To get predictions from a model interactively through CLI, run
python -m deeppavlov interact insults_kaggle_bert_torch [-d]
Here -d downloads the required data, such as pretrained model files and embeddings.
You can train a model by running it with the train parameter. The model will be trained on the dataset defined in the dataset_reader section of the configuration file:
python -m deeppavlov train insults_kaggle_bert_torch
The more detailed description of these and other commands can be found in our docs.
DeepPavlov for Text Classification
Let’s demonstrate the DeepPavlov BERT-based text classification models using the insult detection problem.
This demo involves predicting whether a comment posted during a public discussion is considered as insulting to one of the participants.
Basically, this is a binary classification problem with only two classes: Insult and Not Insult.
In order to interact with the model first you need to build_model the model. The download=True parameter indicates that we want to build already pretrained model:
from deeppavlov import build_model, configs
model = build_model(configs.classifiers.insults_kaggle_bert_torch, download=True)
model([‘hey, how are you?’, ‘You are so dumb!’])
You can evaluate the model by running evaluate_model. The performance for text classification model is measured in three metrics ROC-AUC, Accuracy, and F1-macro:
from deeppavlov import evaluate_model
scores = evaluate_model(configs.classifiers.insults_kaggle_bert_torch)

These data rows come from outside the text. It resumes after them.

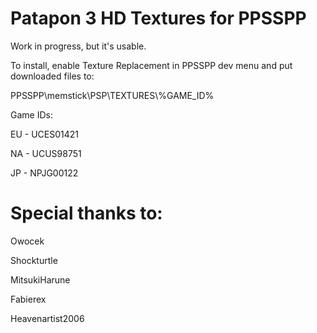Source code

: # Patapon 3 HD Textures for PPSSPP

Work in progress, but it's usable.

To install, enable Texture Replacement in PPSSPP dev menu and put downloaded files to:

PPSSPP\memstick\PSP\TEXTURES\\%GAME_ID%

Game IDs:

EU - UCES01421

NA - UCUS98751

JP - NPJG00122

# Special thanks to:

Owocek

Shockturtle

MitsukiHarune

Fabierex

Heavenartist2006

Let’s check how the text classification model performance depends on the transformer architecture. Before doing so, let’s make sure that we include the transformer name to the default model path:
import json
from deeppavlov import train_model, configs
results= {}
config=json.load(open(configs.classifiers.insults_kaggle_bert_torch))
transformers = [
'albert-base-v2',
'distilbert-base-uncased',
'bert-base-uncased']
for transformer in transformers:
config['metadata']['variables']['MODEL_PATH'] = "{MODELS_PATH}/classifiers/insults_kaggle_torch_bert/{TRANSFORMER}"
config['metadata']['variables']['TRANSFORMER'] =transformer
model=train_model(config, download=False)
results[transformer] =evaluate_model(config)
The results are below:
Unsurprisingly, among these three models, bert-base-uncased outperformed albert and distillbert models across all three metrics.